Während der TCO-Ansatz (Total Cost of Acquisition) alle Kosten eines Produkts und/oder einer Dienstleistung während des gesamten Lebenszyklus umfasst (z.B. Kaufpreis, Kosten für Besitz, Wartung, Nutzung, Nichtqualität oder Rücknahme), erscheint es nun wesentlich, auch die ökologischen und sozialen Kosten mit einzubeziehen. Infolgedessen werden Unternehmen unter Berücksichtigung des „tatsächlichen“ Preises kaufen müssen, worin auch die CO2-Kosten des Transports, die Kosten für qualifizierte Arbeitskräfte, der Beitrag zum lokalen Ökosystem, die Abfallentsorgung usw. zum Tragen kommen.

Die Mobilisierung des Ökosystems rund um den lokalen Einkauf – ein absolutes Muss

Damit der lokale Einkauf Realität wird, ist es unerlässlich, dass alle Beteiligten zusammenarbeiten.
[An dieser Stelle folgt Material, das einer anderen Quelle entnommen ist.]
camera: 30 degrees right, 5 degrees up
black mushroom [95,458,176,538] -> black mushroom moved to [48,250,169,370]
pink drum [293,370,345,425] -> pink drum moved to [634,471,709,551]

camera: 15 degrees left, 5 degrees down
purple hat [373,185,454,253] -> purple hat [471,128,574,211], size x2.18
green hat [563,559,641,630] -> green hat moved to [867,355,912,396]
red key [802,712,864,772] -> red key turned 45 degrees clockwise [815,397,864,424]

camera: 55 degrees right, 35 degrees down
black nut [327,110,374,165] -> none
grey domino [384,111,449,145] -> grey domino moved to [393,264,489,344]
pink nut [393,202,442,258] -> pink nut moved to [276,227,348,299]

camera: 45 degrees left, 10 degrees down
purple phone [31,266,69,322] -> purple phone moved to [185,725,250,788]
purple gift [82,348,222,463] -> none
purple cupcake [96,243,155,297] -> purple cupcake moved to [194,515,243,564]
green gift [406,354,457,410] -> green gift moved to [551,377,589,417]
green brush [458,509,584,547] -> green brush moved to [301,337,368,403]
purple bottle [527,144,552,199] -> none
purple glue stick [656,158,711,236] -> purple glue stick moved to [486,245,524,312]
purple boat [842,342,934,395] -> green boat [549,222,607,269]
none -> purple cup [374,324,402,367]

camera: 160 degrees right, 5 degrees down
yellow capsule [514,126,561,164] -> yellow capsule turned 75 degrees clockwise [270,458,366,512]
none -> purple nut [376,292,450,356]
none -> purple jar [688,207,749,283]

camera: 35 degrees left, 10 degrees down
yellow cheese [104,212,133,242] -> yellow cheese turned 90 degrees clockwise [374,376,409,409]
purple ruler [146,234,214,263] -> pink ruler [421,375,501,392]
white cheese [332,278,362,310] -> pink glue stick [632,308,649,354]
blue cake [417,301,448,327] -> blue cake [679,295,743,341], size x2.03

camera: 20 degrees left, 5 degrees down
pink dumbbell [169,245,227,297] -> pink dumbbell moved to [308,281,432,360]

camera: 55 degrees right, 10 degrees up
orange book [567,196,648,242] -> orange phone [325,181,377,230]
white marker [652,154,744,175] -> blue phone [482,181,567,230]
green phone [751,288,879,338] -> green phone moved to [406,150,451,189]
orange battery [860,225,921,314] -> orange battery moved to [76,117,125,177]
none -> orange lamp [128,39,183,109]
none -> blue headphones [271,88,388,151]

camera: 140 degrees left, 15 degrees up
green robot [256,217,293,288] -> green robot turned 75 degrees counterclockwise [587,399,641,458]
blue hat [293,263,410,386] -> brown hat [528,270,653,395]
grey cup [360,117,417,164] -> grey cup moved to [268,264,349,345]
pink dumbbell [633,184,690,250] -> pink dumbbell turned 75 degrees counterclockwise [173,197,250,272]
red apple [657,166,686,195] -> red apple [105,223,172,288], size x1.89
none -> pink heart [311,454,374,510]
Professionelle Netzwerke, Branchen und die öffentliche Hand müssen den Rahmen für diese verbindende Strategie schaffen.

In diesem Sinne ist es wichtig, dass öffentliche und private Organisationen ihre Beziehungen zu ihren nationalen oder europäischen Lieferanten festigen, sich aber auch neuen, innovativen Lieferanten aus der Nähe öffnen, indem sie echte Partnerschaften eingehen und – warum nicht – Pläne für einen Geschäftstransfer aufbauen.

Die Fortentwicklung des lokalen Einkaufs hängt von dieser kollektiven Dynamik ab, in der jede Typologie von Akteuren ihren Teil der Verantwortung trägt: Unternehmensleitungen und Auftraggeber müssen sich engagieren, während die Lieferantenketten entsprechend vorbereitet sein müssen, Investoren müssen Kapital bereitstellen, staatliche Behörden müssen den Prozess erleichtern und schließlich müssen sich die Regionen als gastfreundlich erweisen.

Dieser Ansatz wird es insbesondere ermöglichen, die strategischen und globalen Ausrichtungen der Unternehmen einzubeziehen, um die Abstimmung von Angebot und Nachfrage zu regeln und so die Voraussetzungen für wirtschaftlich sinnvolle Standortverlagerungen zu schaffen.

Wie Sie verstanden haben, muss der Ansatz kollektiv sein, damit es möglich ist, verantwortungsvolle, zuverlässige, agile und vor allem lokale Lieferketten aufzubauen und gleichzeitig den Begriff „reale Kosten“ in den Köpfen aller Beteiligten weiterzuentwickeln, um den Blick der Gesellschaft auf dieses Thema zu ändern.